PROBLEM
Only lines with the string "YSize" are wanted. Pull them out of the data.

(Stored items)

####

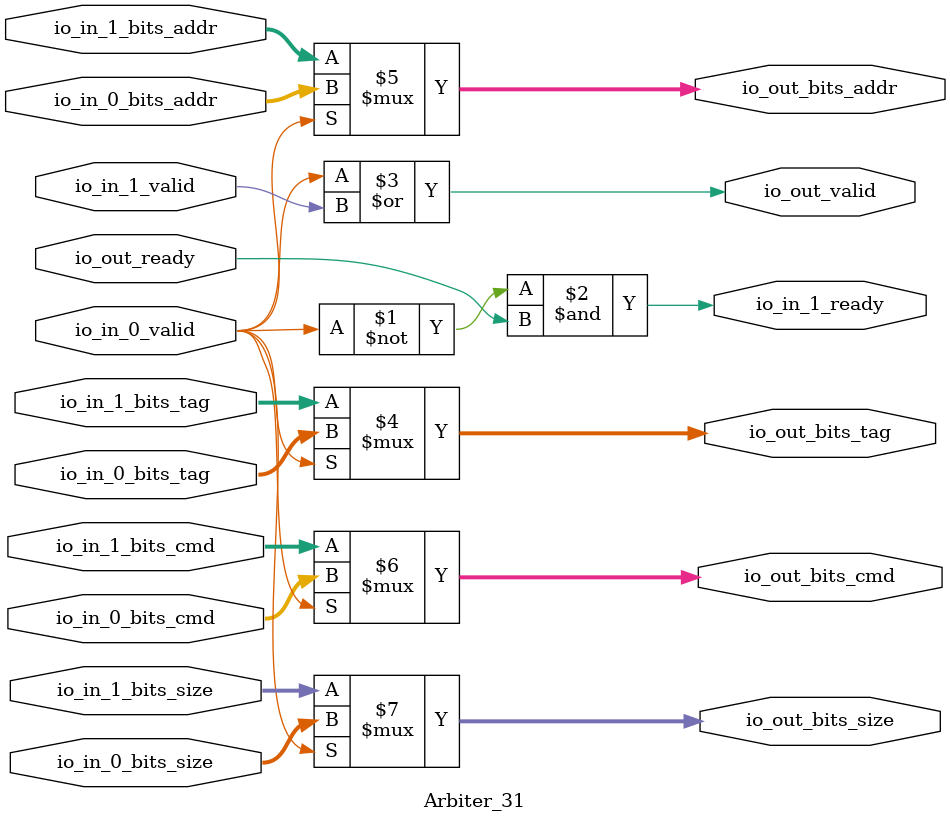
<source format=sv>
`ifndef RANDOMIZE
  `ifdef RANDOMIZE_MEM_INIT
    `define RANDOMIZE
  `endif // RANDOMIZE_MEM_INIT
`endif // not def RANDOMIZE
`ifndef RANDOMIZE
  `ifdef RANDOMIZE_REG_INIT
    `define RANDOMIZE
  `endif // RANDOMIZE_REG_INIT
`endif // not def RANDOMIZE

`ifndef RANDOM
  `define RANDOM $random
`endif // not def RANDOM

// Users can define INIT_RANDOM as general code that gets injected into the
// initializer block for modules with registers.
`ifndef INIT_RANDOM
  `define INIT_RANDOM
`endif // not def INIT_RANDOM

// If using random initialization, you can also define RANDOMIZE_DELAY to
// customize the delay used, otherwise 0.002 is used.
`ifndef RANDOMIZE_DELAY
  `define RANDOMIZE_DELAY 0.002
`endif // not def RANDOMIZE_DELAY

// Define INIT_RANDOM_PROLOG_ for use in our modules below.
`ifndef INIT_RANDOM_PROLOG_
  `ifdef RANDOMIZE
    `ifdef VERILATOR
      `define INIT_RANDOM_PROLOG_ `INIT_RANDOM
    `else  // VERILATOR
      `define INIT_RANDOM_PROLOG_ `INIT_RANDOM #`RANDOMIZE_DELAY begin end
    `endif // VERILATOR
  `else  // RANDOMIZE
    `define INIT_RANDOM_PROLOG_
  `endif // RANDOMIZE
`endif // not def INIT_RANDOM_PROLOG_

// Include register initializers in init blocks unless synthesis is set
`ifndef SYNTHESIS
  `ifndef ENABLE_INITIAL_REG_
    `define ENABLE_INITIAL_REG_
  `endif // not def ENABLE_INITIAL_REG_
`endif // not def SYNTHESIS

// Include rmemory initializers in init blocks unless synthesis is set
`ifndef SYNTHESIS
  `ifndef ENABLE_INITIAL_MEM_
    `define ENABLE_INITIAL_MEM_
  `endif // not def ENABLE_INITIAL_MEM_
`endif // not def SYNTHESIS

// Standard header to adapt well known macros for prints and assertions.

// Users can define 'PRINTF_COND' to add an extra gate to prints.
`ifndef PRINTF_COND_
  `ifdef PRINTF_COND
    `define PRINTF_COND_ (`PRINTF_COND)
  `else  // PRINTF_COND
    `define PRINTF_COND_ 1
  `endif // PRINTF_COND
`endif // not def PRINTF_COND_

// Users can define 'ASSERT_VERBOSE_COND' to add an extra gate to assert error printing.
`ifndef ASSERT_VERBOSE_COND_
  `ifdef ASSERT_VERBOSE_COND
    `define ASSERT_VERBOSE_COND_ (`ASSERT_VERBOSE_COND)
  `else  // ASSERT_VERBOSE_COND
    `define ASSERT_VERBOSE_COND_ 1
  `endif // ASSERT_VERBOSE_COND
`endif // not def ASSERT_VERBOSE_COND_

// Users can define 'STOP_COND' to add an extra gate to stop conditions.
`ifndef STOP_COND_
  `ifdef STOP_COND
    `define STOP_COND_ (`STOP_COND)
  `else  // STOP_COND
    `define STOP_COND_ 1
  `endif // STOP_COND
`endif // not def STOP_COND_

module Arbiter_31(
  input         io_in_0_valid,	// @[src/main/scala/chisel3/util/Arbiter.scala:134:14]
  input  [7:0]  io_in_0_bits_tag,	// @[src/main/scala/chisel3/util/Arbiter.scala:134:14]
  input  [39:0] io_in_0_bits_addr,	// @[src/main/scala/chisel3/util/Arbiter.scala:134:14]
  input  [4:0]  io_in_0_bits_cmd,	// @[src/main/scala/chisel3/util/Arbiter.scala:134:14]
  input  [1:0]  io_in_0_bits_size,	// @[src/main/scala/chisel3/util/Arbiter.scala:134:14]
  output        io_in_1_ready,	// @[src/main/scala/chisel3/util/Arbiter.scala:134:14]
  input         io_in_1_valid,	// @[src/main/scala/chisel3/util/Arbiter.scala:134:14]
  input  [7:0]  io_in_1_bits_tag,	// @[src/main/scala/chisel3/util/Arbiter.scala:134:14]
  input  [39:0] io_in_1_bits_addr,	// @[src/main/scala/chisel3/util/Arbiter.scala:134:14]
  input  [4:0]  io_in_1_bits_cmd,	// @[src/main/scala/chisel3/util/Arbiter.scala:134:14]
  input  [1:0]  io_in_1_bits_size,	// @[src/main/scala/chisel3/util/Arbiter.scala:134:14]
  input         io_out_ready,	// @[src/main/scala/chisel3/util/Arbiter.scala:134:14]
  output        io_out_valid,	// @[src/main/scala/chisel3/util/Arbiter.scala:134:14]
  output [7:0]  io_out_bits_tag,	// @[src/main/scala/chisel3/util/Arbiter.scala:134:14]
  output [39:0] io_out_bits_addr,	// @[src/main/scala/chisel3/util/Arbiter.scala:134:14]
  output [4:0]  io_out_bits_cmd,	// @[src/main/scala/chisel3/util/Arbiter.scala:134:14]
  output [1:0]  io_out_bits_size	// @[src/main/scala/chisel3/util/Arbiter.scala:134:14]
);

  assign io_in_1_ready = ~io_in_0_valid & io_out_ready;	// @[src/main/scala/chisel3/util/Arbiter.scala:45:78, :147:19]
  assign io_out_valid = io_in_0_valid | io_in_1_valid;	// @[src/main/scala/chisel3/util/Arbiter.scala:148:31]
  assign io_out_bits_tag = io_in_0_valid ? io_in_0_bits_tag : io_in_1_bits_tag;	// @[src/main/scala/chisel3/util/Arbiter.scala:137:15, :139:26, :141:19]
  assign io_out_bits_addr = io_in_0_valid ? io_in_0_bits_addr : io_in_1_bits_addr;	// @[src/main/scala/chisel3/util/Arbiter.scala:137:15, :139:26, :141:19]
  assign io_out_bits_cmd = io_in_0_valid ? io_in_0_bits_cmd : io_in_1_bits_cmd;	// @[src/main/scala/chisel3/util/Arbiter.scala:137:15, :139:26, :141:19]
  assign io_out_bits_size = io_in_0_valid ? io_in_0_bits_size : io_in_1_bits_size;	// @[src/main/scala/chisel3/util/Arbiter.scala:137:15, :139:26, :141:19]
endmodule


</source>
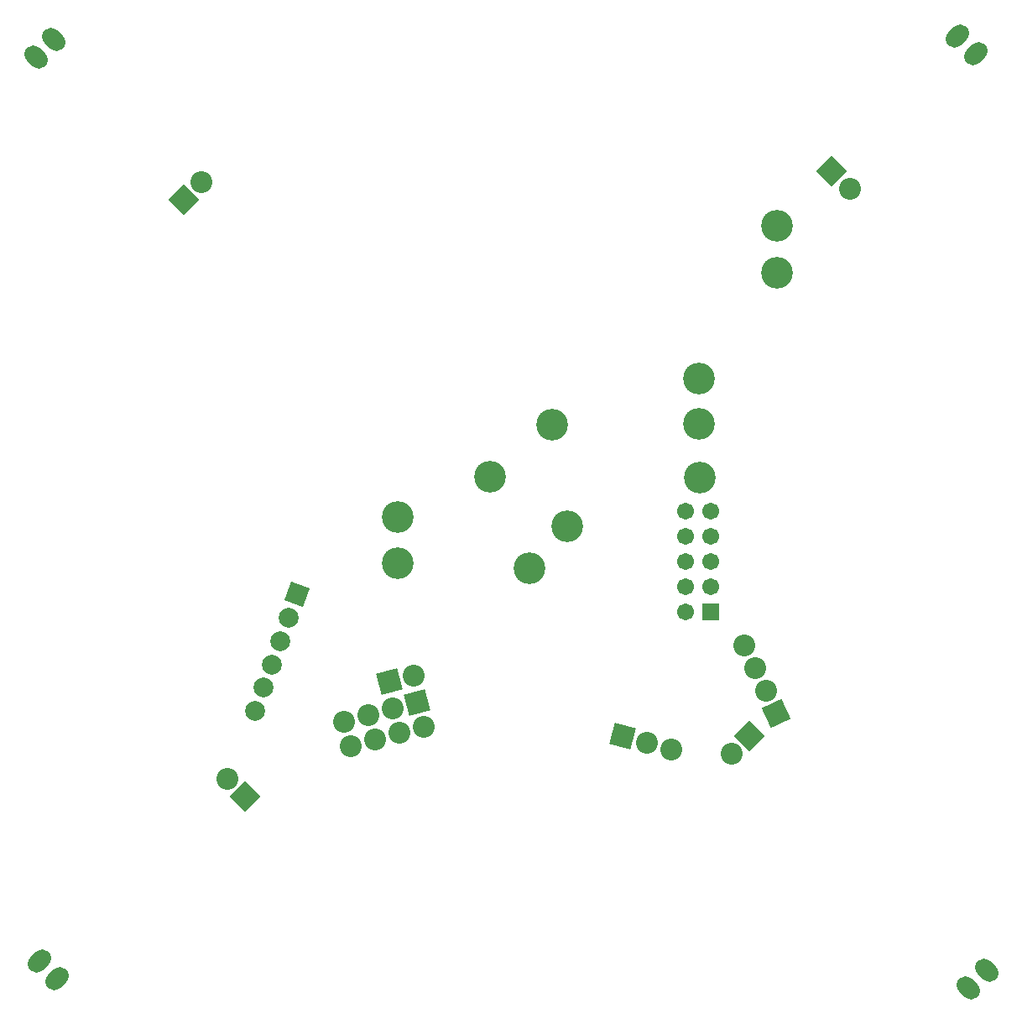
<source format=gbs>
G04*
G04 #@! TF.GenerationSoftware,Altium Limited,Altium Designer,20.1.14 (287)*
G04*
G04 Layer_Color=16711935*
%FSLAX25Y25*%
%MOIN*%
G70*
G04*
G04 #@! TF.SameCoordinates,3184D8B6-75A7-45C6-B4AC-6B65BD642244*
G04*
G04*
G04 #@! TF.FilePolarity,Negative*
G04*
G01*
G75*
%ADD75C,0.08674*%
%ADD76P,0.12267X4X250.0*%
%ADD77P,0.12267X4X360.0*%
%ADD78P,0.12267X4X120.0*%
%ADD80P,0.12267X4X90.0*%
%ADD81C,0.07887*%
%ADD82P,0.11153X4X295.0*%
%ADD83P,0.12267X4X150.0*%
%ADD84R,0.06706X0.06706*%
%ADD85C,0.06706*%
%ADD86C,0.12611*%
G04:AMPARAMS|DCode=114|XSize=70.87mil|YSize=102.36mil|CornerRadius=0mil|HoleSize=0mil|Usage=FLASHONLY|Rotation=315.000|XOffset=0mil|YOffset=0mil|HoleType=Round|Shape=Round|*
%AMOVALD114*
21,1,0.03150,0.07087,0.00000,0.00000,45.0*
1,1,0.07087,-0.01114,-0.01114*
1,1,0.07087,0.01114,0.01114*
%
%ADD114OVALD114*%

G04:AMPARAMS|DCode=115|XSize=70.87mil|YSize=102.36mil|CornerRadius=0mil|HoleSize=0mil|Usage=FLASHONLY|Rotation=45.000|XOffset=0mil|YOffset=0mil|HoleType=Round|Shape=Round|*
%AMOVALD115*
21,1,0.03150,0.07087,0.00000,0.00000,135.0*
1,1,0.07087,0.01114,-0.01114*
1,1,0.07087,-0.01114,0.01114*
%
%ADD115OVALD115*%

D75*
X216785Y56500D02*
D03*
X212558Y65563D02*
D03*
X221011Y47437D02*
D03*
X207496Y22456D02*
D03*
X183281Y24282D02*
D03*
X173622Y26870D02*
D03*
X254323Y246858D02*
D03*
X-3157Y249599D02*
D03*
X81208Y53656D02*
D03*
X72827Y40376D02*
D03*
X85074Y33305D02*
D03*
X75415Y30716D02*
D03*
X65756Y28128D02*
D03*
X63168Y37788D02*
D03*
X56097Y25540D02*
D03*
X53508Y35199D02*
D03*
X7094Y12591D02*
D03*
D76*
X225237Y38374D02*
D03*
D77*
X214567Y29528D02*
D03*
X-10228Y242528D02*
D03*
D78*
X163963Y29458D02*
D03*
D80*
X247252Y253929D02*
D03*
X14165Y5520D02*
D03*
D81*
X21328Y48725D02*
D03*
X24695Y57974D02*
D03*
X28061Y67223D02*
D03*
X31427Y76472D02*
D03*
X17962Y39476D02*
D03*
D82*
X34794Y85721D02*
D03*
D83*
X71548Y51068D02*
D03*
X82486Y42964D02*
D03*
D84*
X199091Y79020D02*
D03*
D85*
X189091D02*
D03*
X199091Y89020D02*
D03*
X189091D02*
D03*
X199091Y99020D02*
D03*
X189091D02*
D03*
X199091Y109020D02*
D03*
X189091D02*
D03*
X199091Y119020D02*
D03*
X189091D02*
D03*
D86*
X142126Y112992D02*
D03*
X127215Y96309D02*
D03*
X136221Y153150D02*
D03*
X111417Y132677D02*
D03*
X194882Y132283D02*
D03*
X74803Y98032D02*
D03*
Y116535D02*
D03*
X225590Y232283D02*
D03*
X194488Y171653D02*
D03*
Y153543D02*
D03*
X225590Y213386D02*
D03*
D114*
X304323Y300401D02*
D03*
X297252Y307472D02*
D03*
X-67709Y-59850D02*
D03*
X-60638Y-66921D02*
D03*
D115*
X-61827Y306284D02*
D03*
X-68898Y299213D02*
D03*
X301583Y-70465D02*
D03*
X308654Y-63394D02*
D03*
M02*

</source>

####

ANSWER SECTION
G04:AMPARAMS|DCode=114|XSize=70.87mil|YSize=102.36mil|CornerRadius=0mil|HoleSize=0mil|Usage=FLASHONLY|Rotation=315.000|XOffset=0mil|YOffset=0mil|HoleType=Round|Shape=Round|*
G04:AMPARAMS|DCode=115|XSize=70.87mil|YSize=102.36mil|CornerRadius=0mil|HoleSize=0mil|Usage=FLASHONLY|Rotation=45.000|XOffset=0mil|YOffset=0mil|HoleType=Round|Shape=Round|*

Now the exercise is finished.